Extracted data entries

● ● ● ● ● ● ●

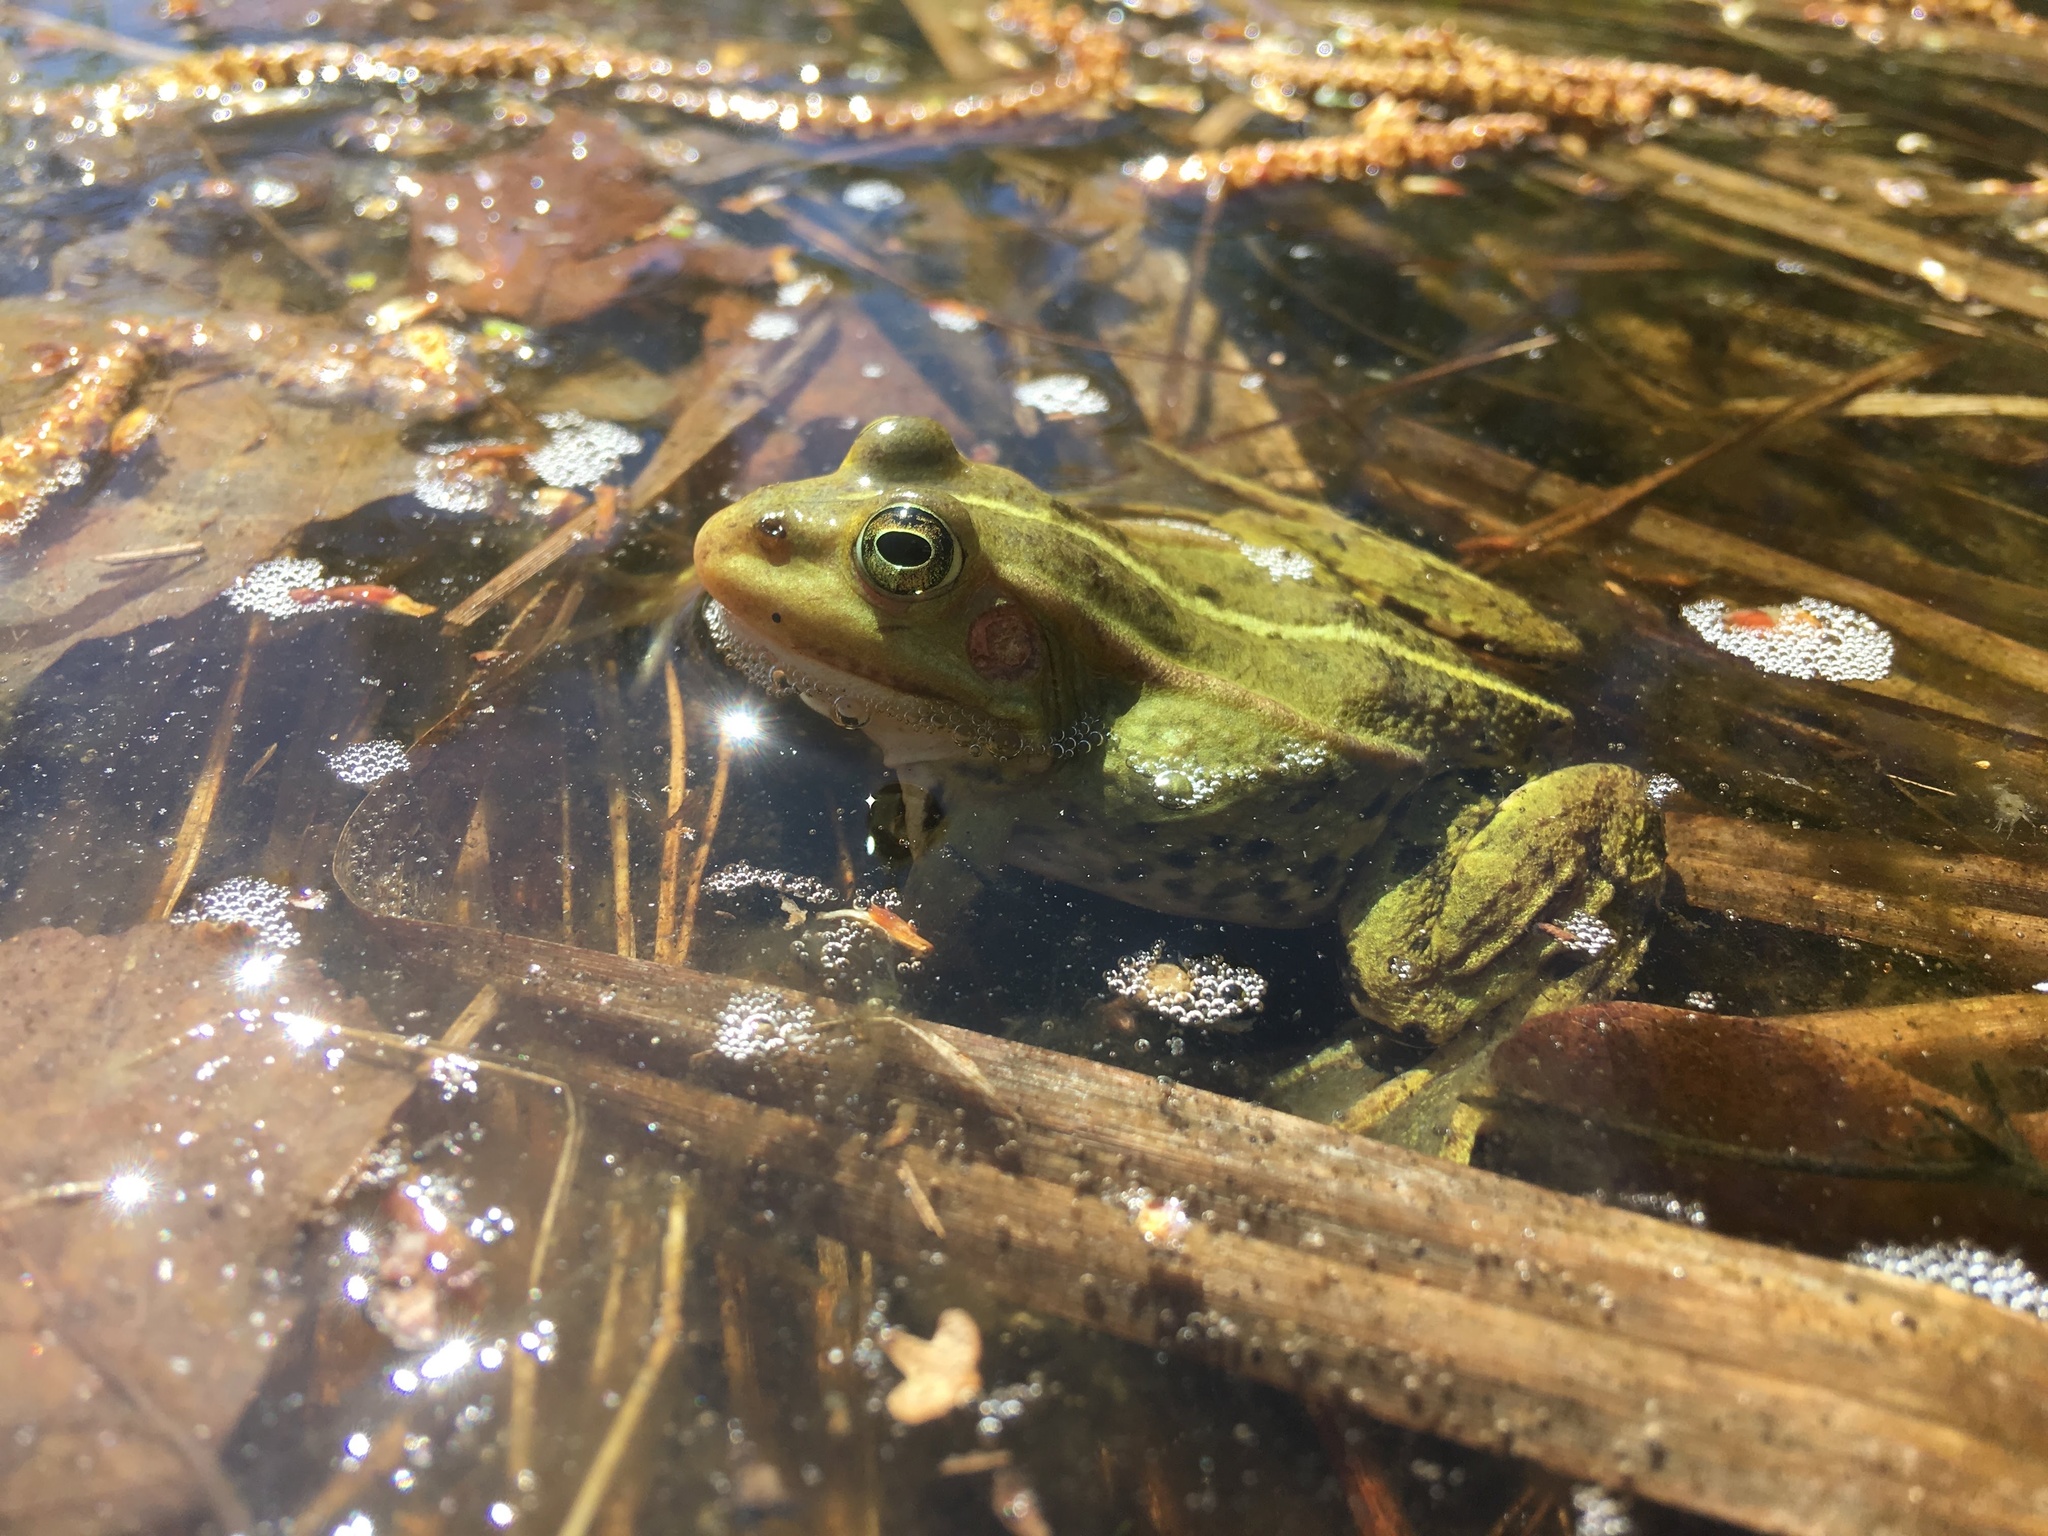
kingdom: Animalia
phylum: Chordata
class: Amphibia
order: Anura
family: Ranidae
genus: Pelophylax
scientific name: Pelophylax lessonae
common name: Pool frog
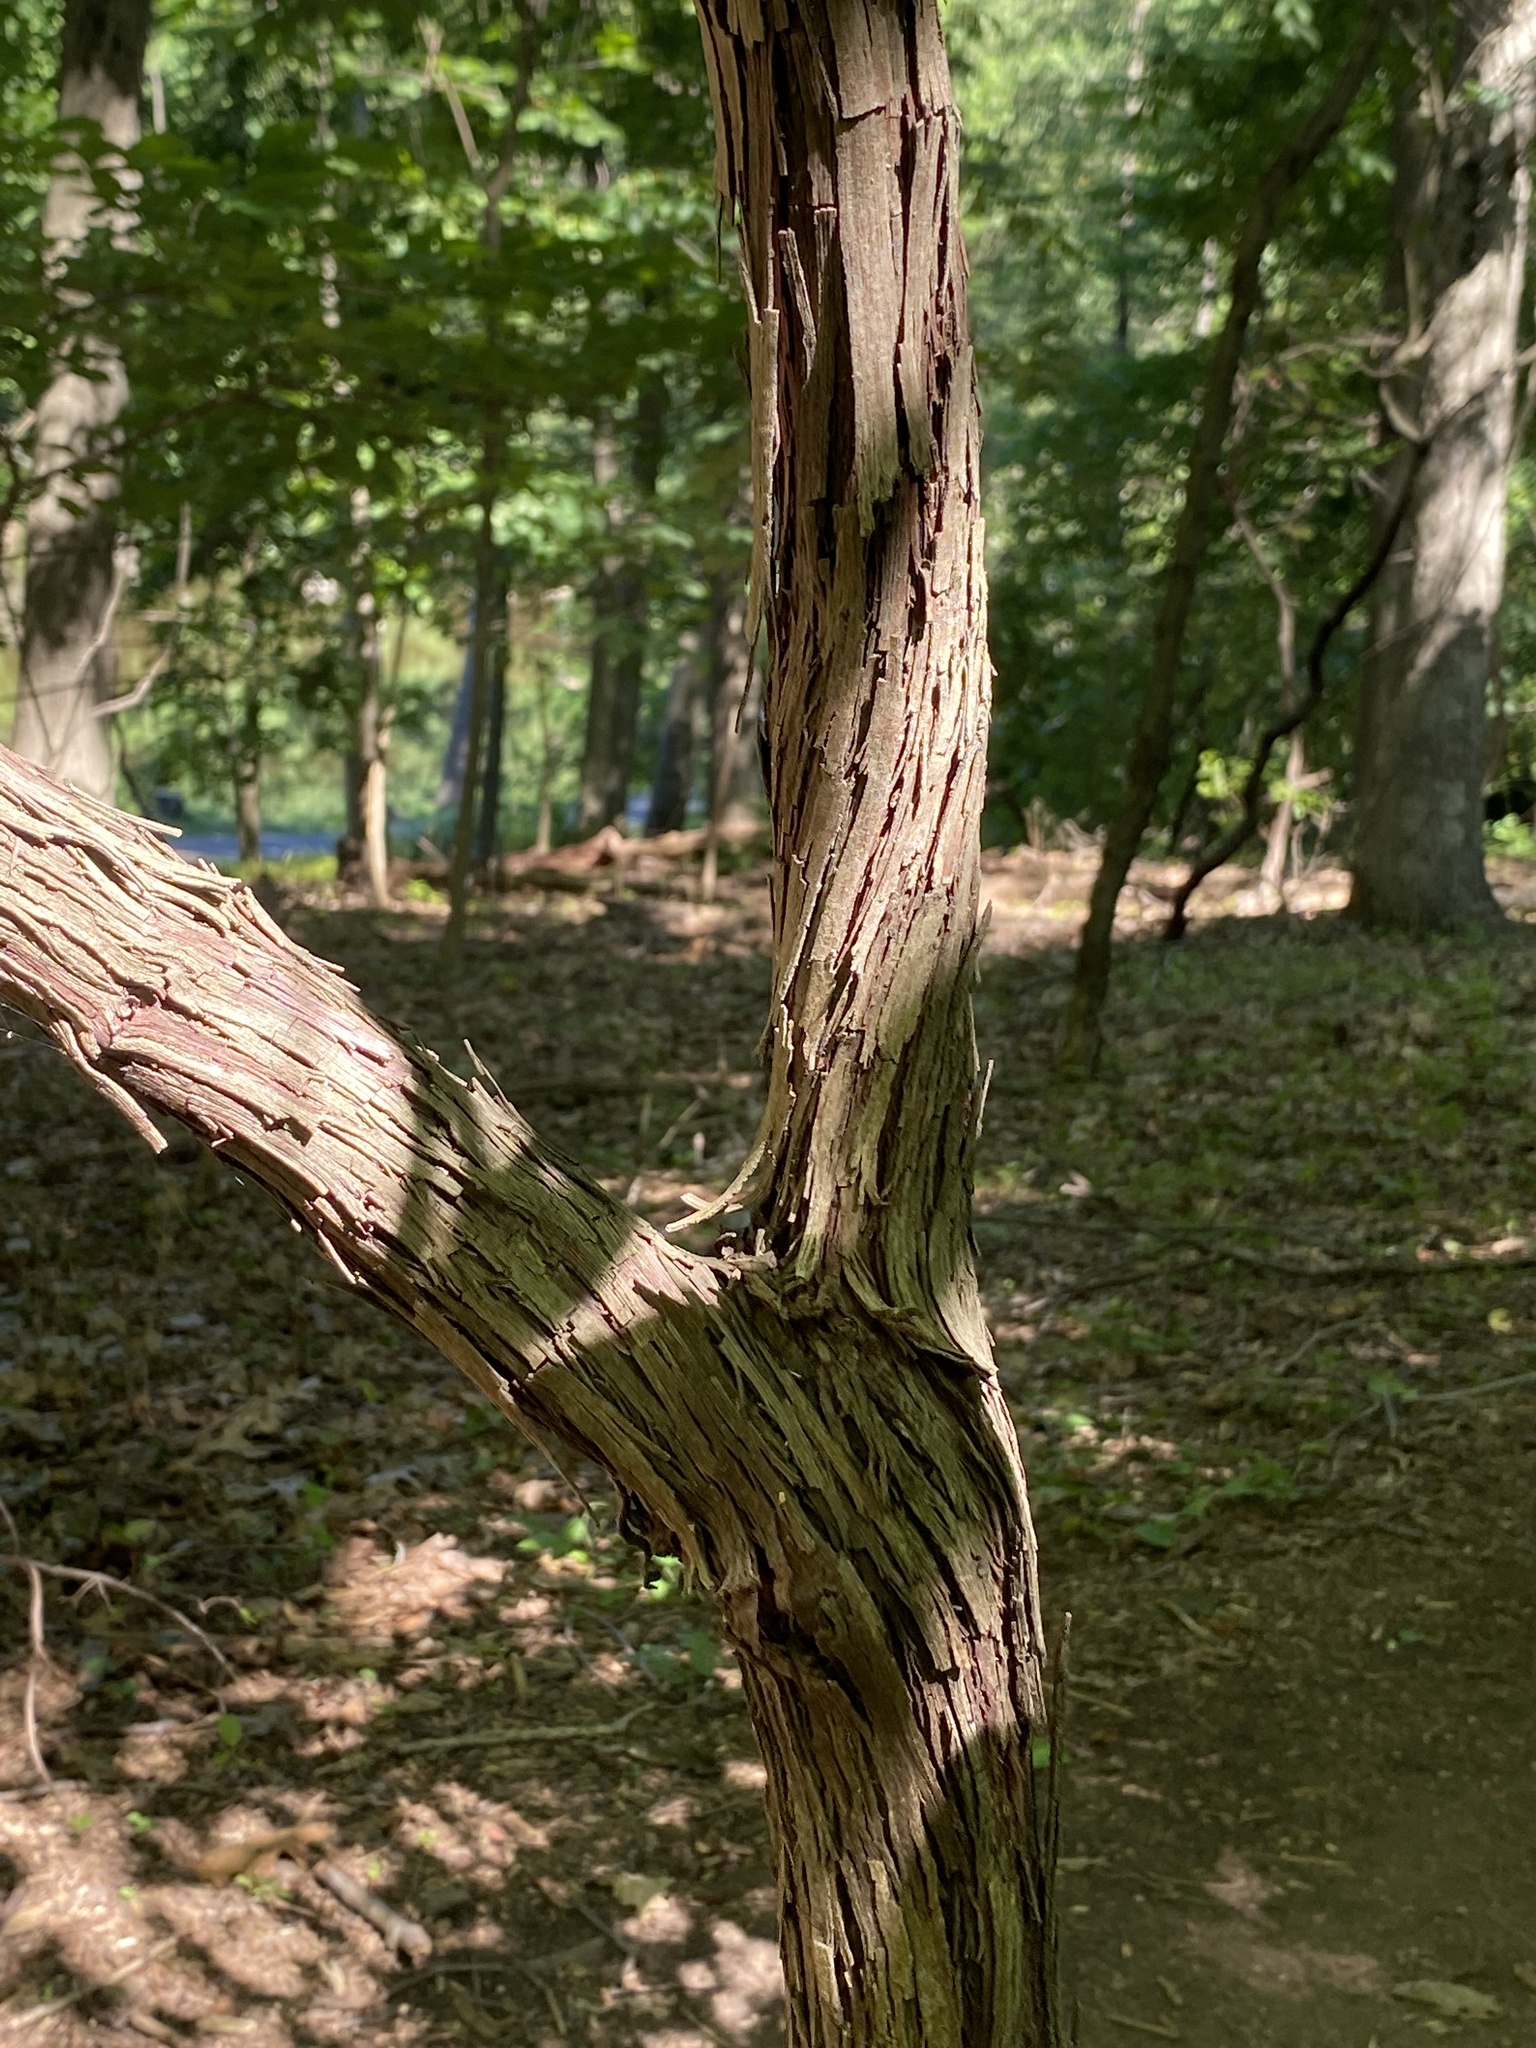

● ● ● ● ● ● ●

Instructions for the task
Rewrite the rows from the line containing "phylum: Chordata" through the end of the rows as a JSON list of strings, with one string per line. Omit blank lines and leave out the pictures.

Solution to the exercise
[
  "phylum: Chordata",
  "class: Amphibia",
  "order: Anura",
  "family: Ranidae",
  "genus: Pelophylax",
  "scientific name: Pelophylax lessonae",
  "common name: Pool frog"
]